Semi-supervised classification with augmented-Laplacian SVM: application to MammoWave breast cancer data

This paper presents a semi-supervised learning framework for breast cancer classification based on features originated from MammoWave, a microwave imaging system that illuminates the breast with electromagnetic fields and measures the resulting scattered signals.
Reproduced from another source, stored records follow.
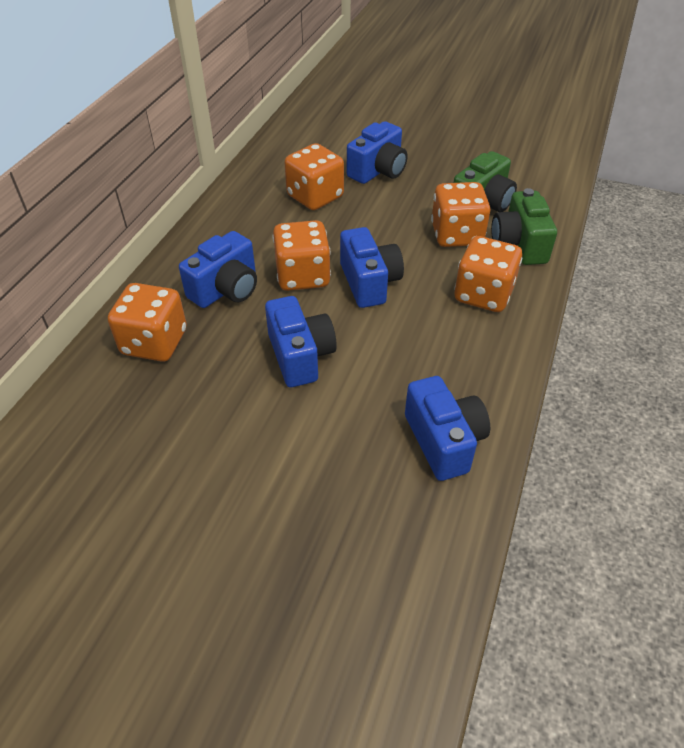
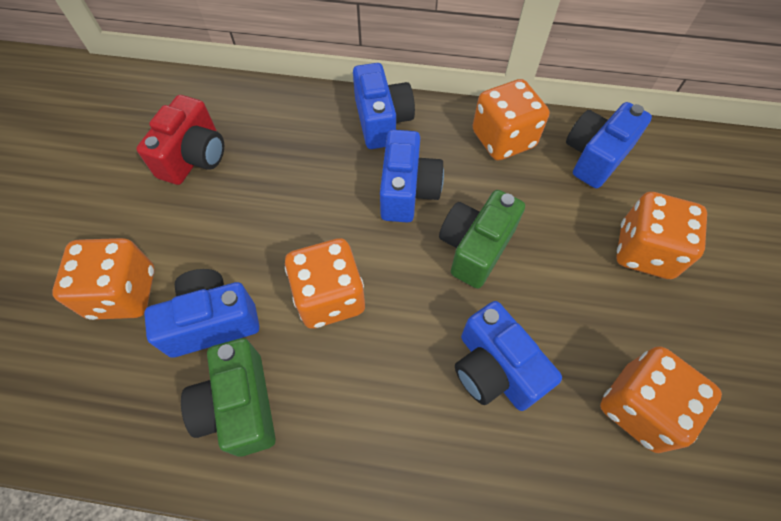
red camera: none = 0 -> [136,95,224,185] = 1

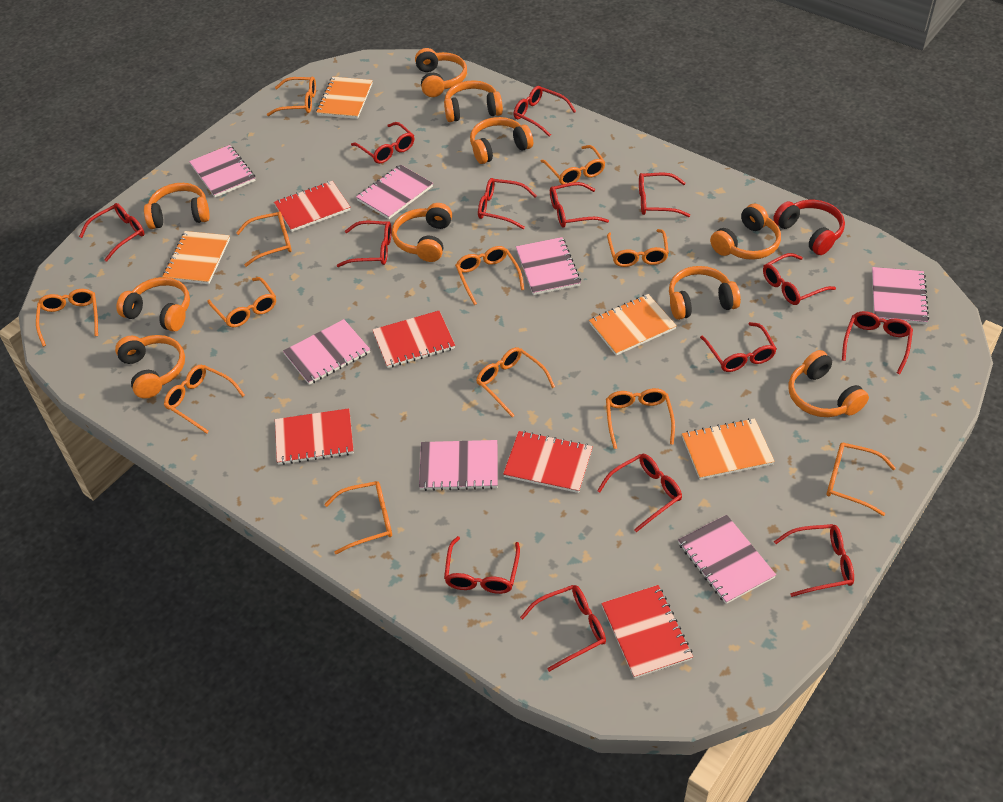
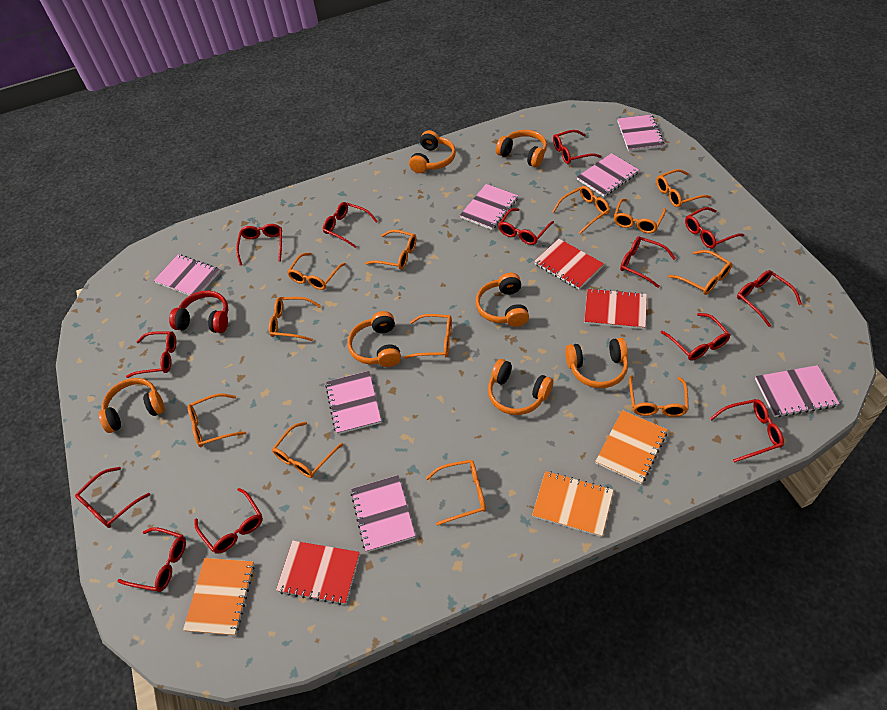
orange headphones: [115,335,185,399] [116,277,190,332] [144,183,210,229] [392,203,452,262] [415,48,467,97] [444,80,503,122] [470,117,533,164] [669,266,741,320] [710,204,781,260] [788,350,869,417] = 10 -> [99,378,165,433] [347,311,401,367] [409,130,456,173] [476,273,529,327] [488,359,553,415] [496,130,547,167] [565,338,628,388] = 7
orange notebook: [162,231,230,284] [316,77,373,119] [589,294,677,356] [682,418,775,480] = 4 -> [183,558,255,636] [532,471,613,537] [595,410,668,484] = 3
red glasses: [79,203,144,262] [337,221,392,267] [351,122,414,164] [444,536,520,594] [478,178,537,229] [514,86,576,137] [520,585,606,672] [550,182,609,227] [597,454,682,532] [639,172,690,217] [700,322,777,372] [763,253,836,305] [774,524,854,597] [842,311,913,374] = 14 -> [75,467,150,528] [117,527,186,592] [126,331,176,378] [194,488,263,553] [236,224,282,266] [323,202,378,248] [498,208,554,245] [553,130,602,164] [620,236,676,288] [661,313,730,361] [685,207,744,248] [710,399,784,463] [737,270,802,327] = 13
red notebook: [274,181,350,232] [275,408,354,465] [373,311,455,368] [503,431,593,493] [601,585,693,678] = 5 -> [276,541,360,605] [534,239,604,290] [584,288,647,329] = 3

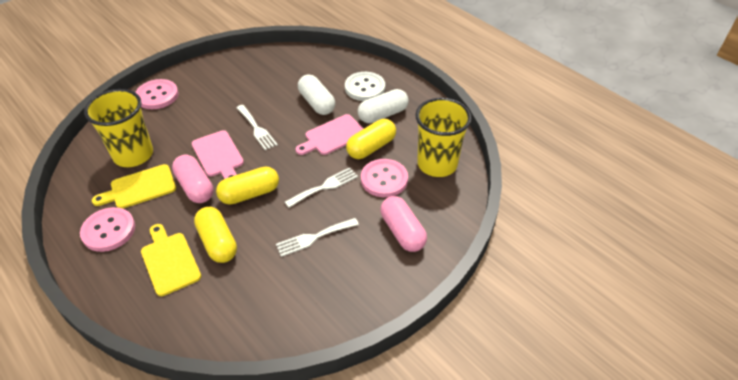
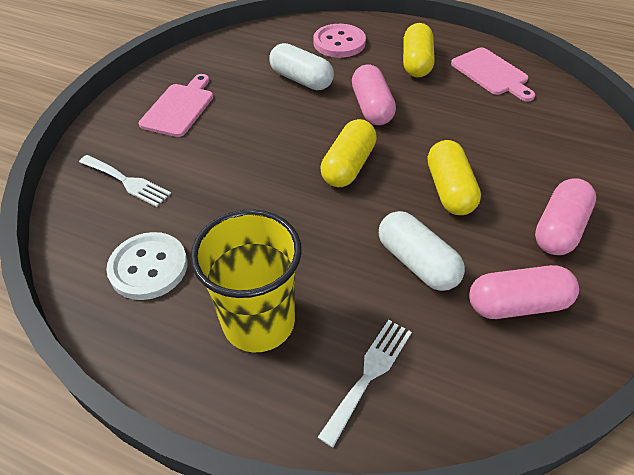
pink button: [80,207,135,252] [135,79,179,109] [361,159,408,197] = 3 -> [313,24,366,58] = 1
pink capsule: [172,155,213,203] [380,196,427,252] = 2 -> [352,64,396,125] [469,265,579,319] [535,178,596,255] = 3
white fork: [237,105,278,150] [276,218,359,257] [285,167,358,208] = 3 -> [79,155,171,207] [318,320,412,447] = 2
yellow cup: [84,89,153,167] [415,98,472,177] = 2 -> [190,209,302,352] = 1
yellow cutting board: [92,164,176,209] [141,224,201,296] = 2 -> none = 0

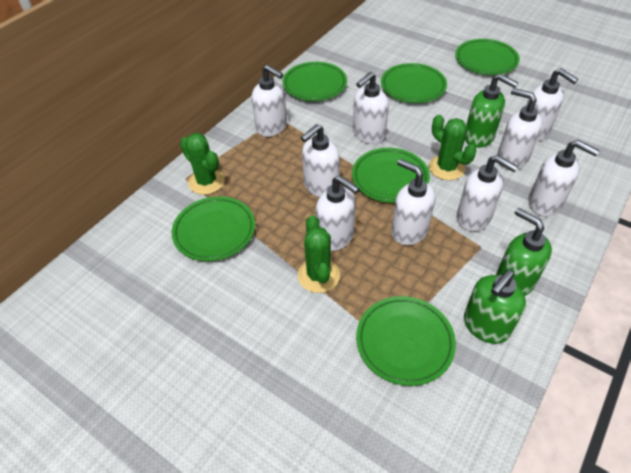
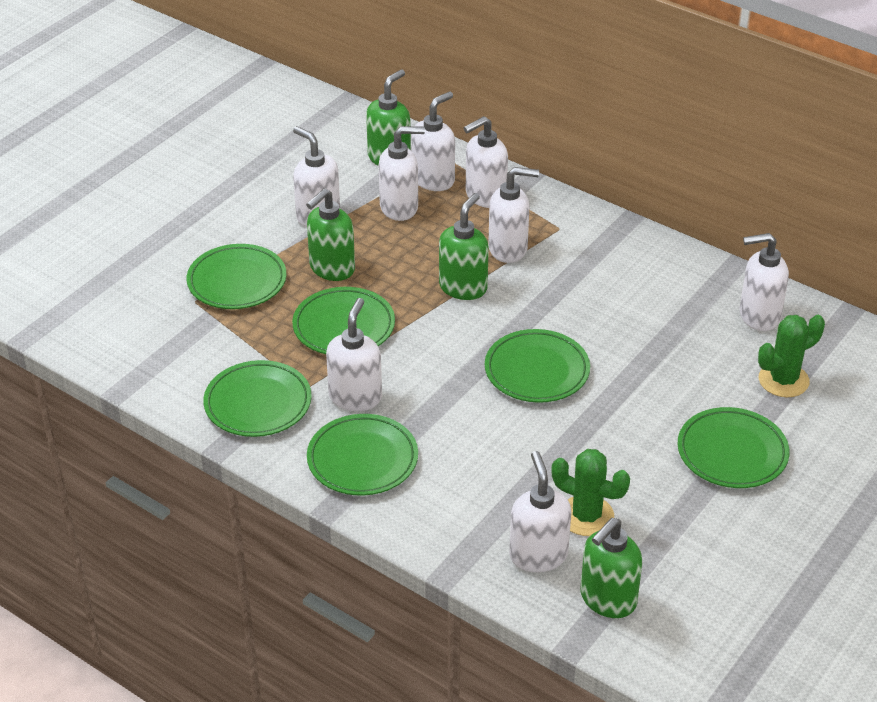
green cactus: [180,133,225,195] [298,215,340,293] [429,115,477,180] = 3 -> [551,449,630,536] [758,315,825,397] = 2
green soap dispenser: [464,270,526,344] [465,73,518,148] [496,208,552,296] = 3 -> [306,188,355,281] [366,69,411,166] [439,193,489,300] [581,518,642,618] = 4
white soap dispenser: [252,65,287,137] [301,124,340,197] [316,175,360,251] [353,72,389,144] [391,159,435,245] [457,155,519,231] [497,88,542,169] [526,68,578,141] [528,140,600,217] = 9 -> [293,126,340,227] [326,298,382,411] [379,126,425,221] [411,91,455,191] [464,116,508,208] [488,167,539,263] [509,451,571,572] [739,233,789,331] = 8

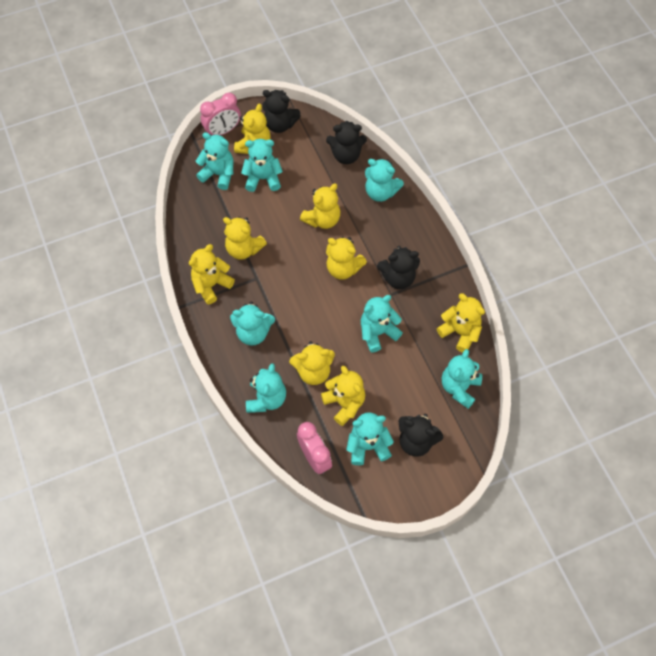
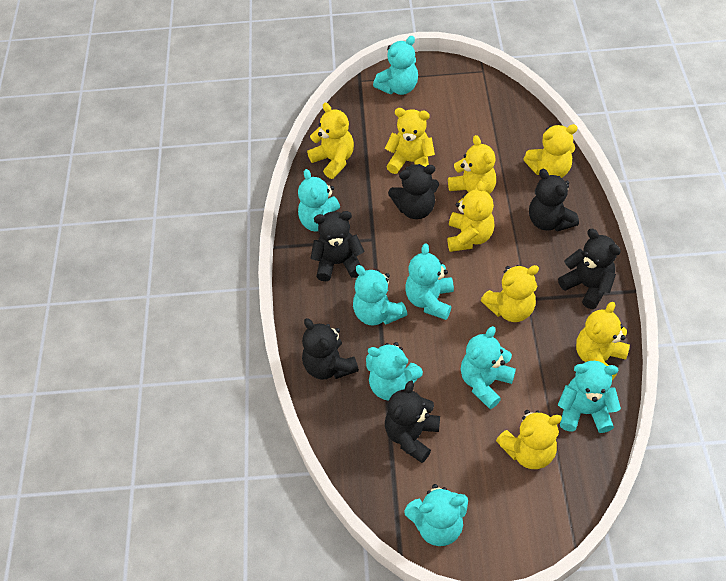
black teddy bear: [262,90,301,133] [326,121,367,164] [377,246,420,289] [398,414,444,457] = 4 -> [302,318,359,380] [310,211,365,281] [385,380,440,463] [388,164,439,219] [529,169,579,232] [558,229,621,309] = 6
pink clock: [200,93,241,136] [297,422,332,474] = 2 -> none = 0

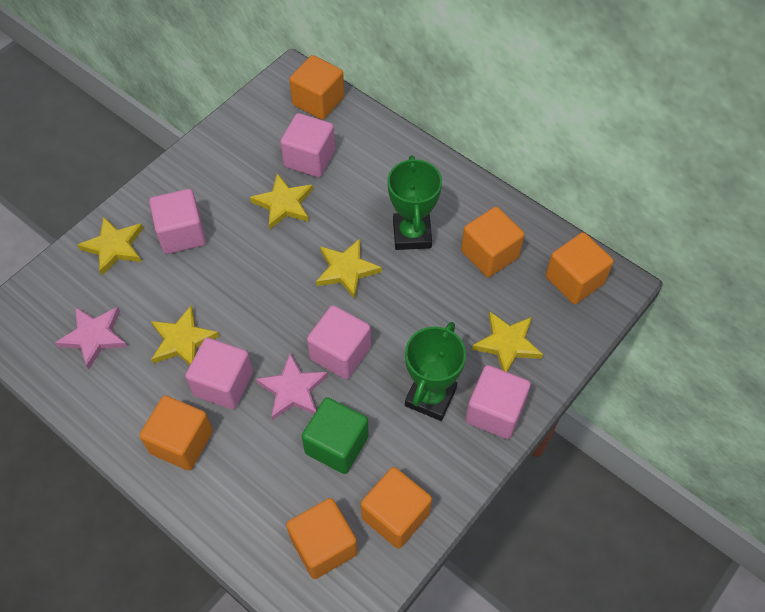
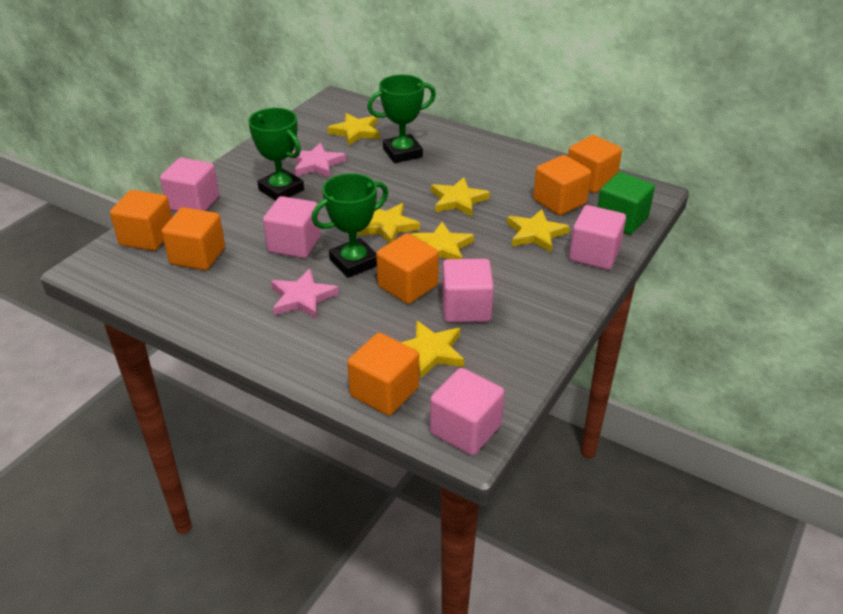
green trophy: [387,156,442,250] [405,322,466,421] = 2 -> [248,108,304,201] [312,173,388,278] [367,75,436,163] = 3
yellow star: [77,216,143,275] [151,305,220,365] [250,174,313,229] [316,239,382,299] [472,312,543,372] = 5 -> [327,113,380,146] [357,203,420,243] [401,321,465,379] [410,222,474,259] [431,177,490,217] [507,209,570,252] = 6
To address the possibility of using both labeled and unlabeled data during the machine learning process, we propose an Augmented Laplacian Support Vector Machine (Aug-Lap SVM) that integrates Label Spreading and feature augmentation based on Spectral Embedding and Kernel Principal Component Analysis with a SVM. This hybrid model leverages both labeled and unlabeled data through graph-based Manifold Learning, capturing the underlying data structure to improve classification performance. On the MammoWave dataset, the proposed Aug-Lap SVM achieves 72% accuracy and a weighted F1-score of 0.74, significantly outperforming the traditional SVM baseline (54% accuracy, weighted F1-score: 0.54). It also achieves 92% recall for benign cases (class 1) and reduces false negatives by 47%, demonstrating strong performance in class-imbalanced conditions. These results highlight the effectiveness of graph-based semi-supervised learning for microwave breast cancer imaging and support the clinical potential of MammoWave in scenarios characterized by label scarcity, high class imbalance, or desire to include in the learning process data that is temporarily unlabeled.